Benadeelde partij [aangever 25] (02-260334-23)
- veroordeelt verdachte tot betaling aan de benadeelde partij [aangever 25] van € 250,00, bestaande uit materiële schade, vermeerderd met de wettelijke rente, vanaf 15 september 2023 tot aan de dag der voldoening;
- verklaart de benadeelde partij in het overige gedeelte van de vordering niet-ontvankelijk en bepaalt dat de vordering voor dat gedeelte bij de burgerlijke rechter kan worden aangebracht;
- veroordeelt verdachte tevens in de kosten van de benadeelde partij tot nu toe gemaakt en ten behoeve van de tenuitvoerlegging nog te maken, tot nu toe begroot op nihil;
- legt aan verdachte de verplichting op aan de Staat, ten behoeve van het slachtoffer [aangever 25] (feit 1), € 250,00 te betalen, vermeerderd met de wettelijke rente, vanaf 15 september 2023 tot aan de dag der voldoening;
- bepaalt dat bij niet-betaling 5 dagen gijzeling kan worden toegepast, met dien verstande dat toepassing van de gijzeling de betalingsverplichting niet opheft.
Dit vonnis is gewezen door mr. J.C.A.M. Los, voorzitter, mr. J.F.C. Janssen en mr. P.B. van Onzenoort, rechters, in tegenwoordigheid van mr.
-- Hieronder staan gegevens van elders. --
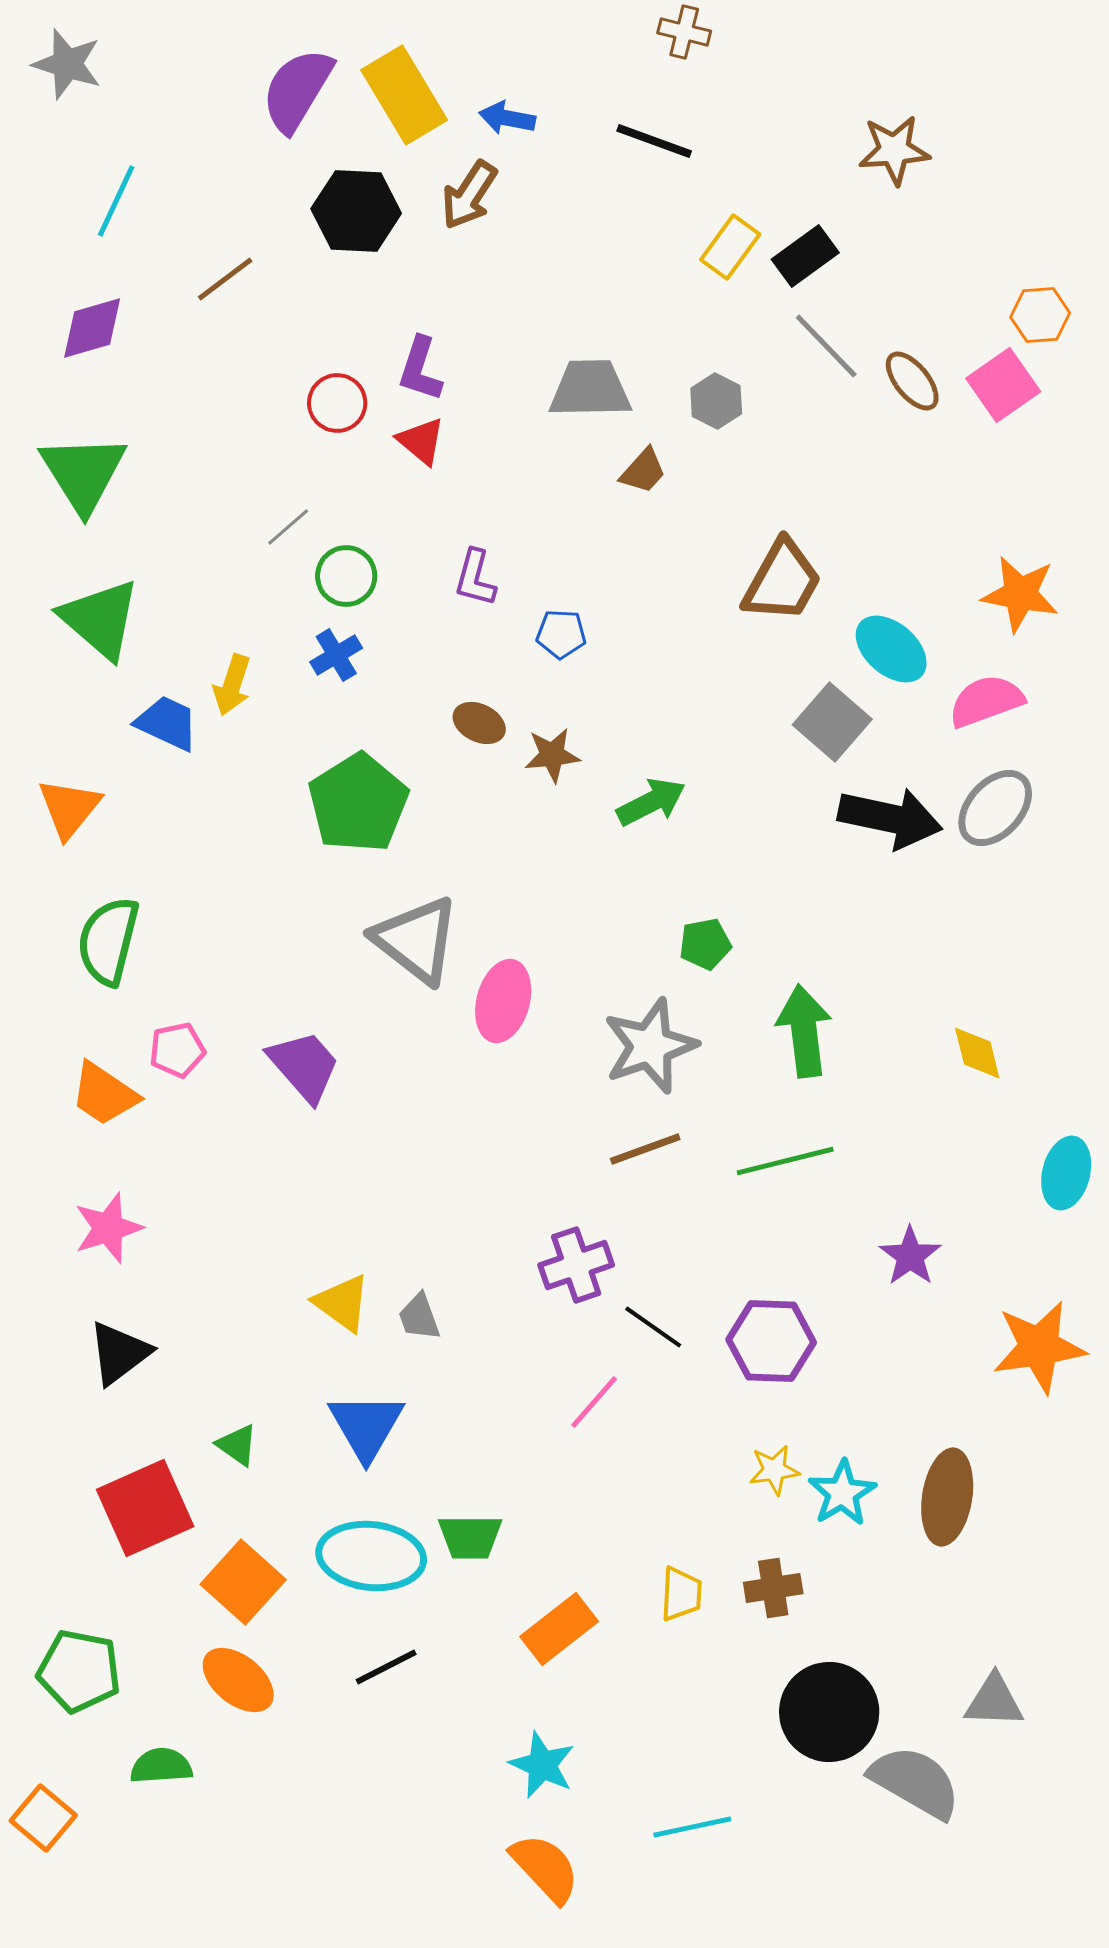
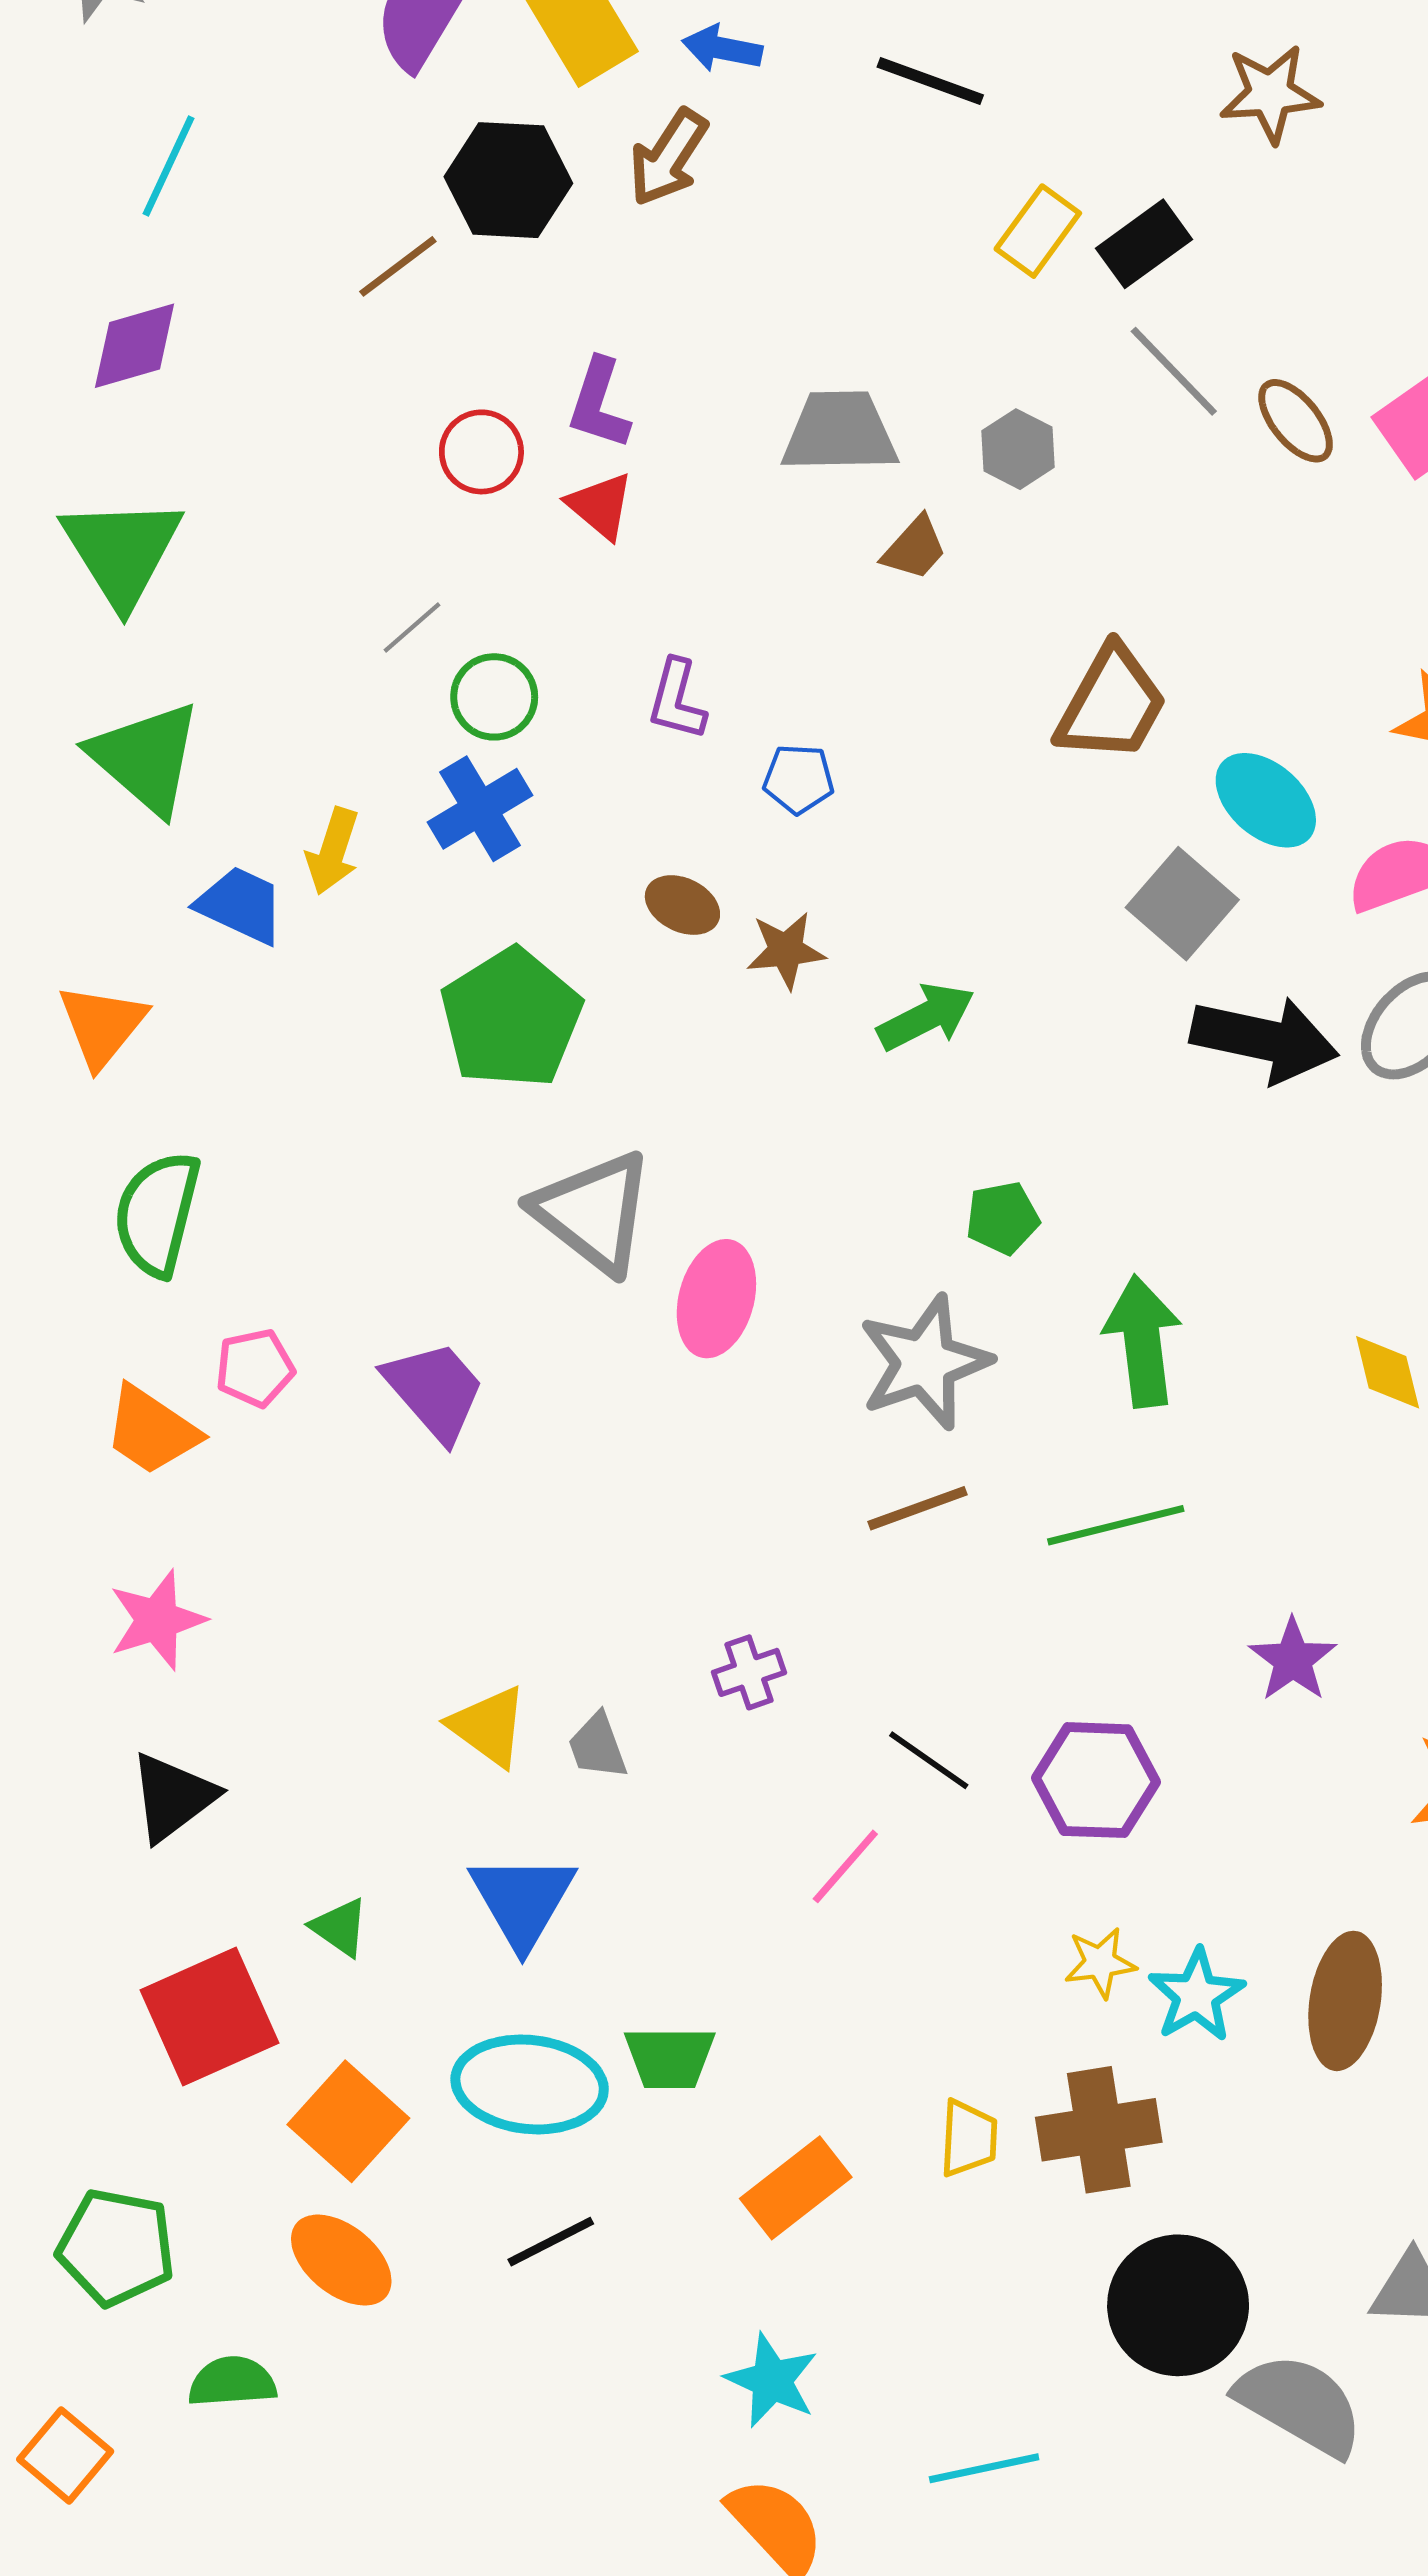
brown line: (225, 279) -> (398, 266), moved
blue cross: (336, 655) -> (480, 809), size x1.4
purple cross: (576, 1265) -> (749, 1672), moved, size x0.7
brown cross: (773, 1588) -> (1099, 2130), size x1.5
A.C.L.J. Luijten, griffier, en is uitgesproken ter openbare zitting op 9 augustus 2024.
Bijlage I
De tenlastelegging
02-234691-23
1
hij op een of meer tijdstippen in of omstreeks de periode van 13 maart 2023 tot en met 17 april 2023 (respectievelijk) te Kaatsheuvel en/of te Loon op Zand, gemeente Loon op Zand, en/of te Sprang-Capelle en/of te Tilburg en/of te Waalwijk en/of te Dongen, althans in Nederland, na te noemen goed(eren), in elk geval enig goed, dat/die geheel of ten dele aan na te noemen benadeelde(n), in elk geval aan een ander, toebehoorde(n) heeft weggenomen met het oogmerk om het zich wederrechtelijk toe te eigenen, terwijl verdachte zich de toegang tot de plaats van het misdrijf heeft verschaft en/of dat/die weg te nemen goed/goederen (telkens) onder zijn bereik heeft gebracht door middel van braak en/of verbreking en/of een valse sleutel door na te noemen snorfiets/scooter en/of elektrische fiets met (respectievelijk) een schroevendraaier/(breek)voorwerp en/of de sleutel in het slot te starten en/of onder zich te nemen, te weten:
- op of omstreeks 29 maart 2023 te Sprang-Capelle ( [straat 1] ) een snorfiets/scooter (Piaggio Vespa, [kenteken 1] ), geheel of ten dele toebehorende aan [aangever 4] (aangifte pag. 16) en/of
- op of omstreeks 1 april 2023 te Tilburg ( [straat 2] ), een scooter (Piaggio Vespa, [kenteken 2] ), geheel of ten dele toebehorende aan [aangever 5] (aangifte pag. 18) en/of
- op of omstreeks 28 maart 2023 te Kaatsheuvel ( [straat 3] ) een elektrische fiets (Koga E-Inspire, silver smoke), geheel of ten dele toebehorende aan [aangever 6] (aangifte pag. 20) en/of
- op of omstreeks 13 maart 2023 te Kaatsheuvel ( [straat 4] ), een fietsaccu (Gazelle Inergy), geheel of ten dele toebehorende aan [aangever 7] (aangifte pag. 32) en/of
- op of omstreeks 15 maart 2023 te Loon op Zand ( [straat 5] ), een fietsaccu (Bosch), geheel of ten dele toebehorende aan [aangever 8] (aangifte pag. 34) en/of
- op of omstreeks 22 maart 2023 te Waalwijk ( [straat 6] ) een fietsaccu (Bosch), geheel of ten dele toebehorende aan [aangever 9] en/of
- op of omstreeks 22 maart 2023 te Kaatsheuvel ( [straat 3] ), een fietsaccu (Bosch), geheel of ten dele toebehorende aan (respectievelijk) [aangever 10] (aangifte pag. 42) en/of
- in of omstreeks de periode van 22 maart 2023 tot en met 24 maart 2023 te Kaatsheuvel (De Vaertkant) een fietsaccu (van een Koga), geheel of ten dele toebehorende aan [aangever 1] (aangifte pag. 44) en/of
- op of omstreeks 27 maart 2023 te Kaatsheuvel ( [straat 7] / [straat 8] / [straat 9] / [straat 4] / [straat 10] ), een (aantal) fietsaccu('s) (Gazelle en/of Sparta en/of Bosch en/of Koga), geheel of ten dele toebehorende aan (respectievelijk) [aangever 11] (aangifte pag. 52) en/of [aangever 12] (aangifte pag. 56) en/of [aangever 28] / [aangever 13] (aangifte pag. 60) en/of [aangever 14] (aangifte pag. 76) en/of [aangever 15]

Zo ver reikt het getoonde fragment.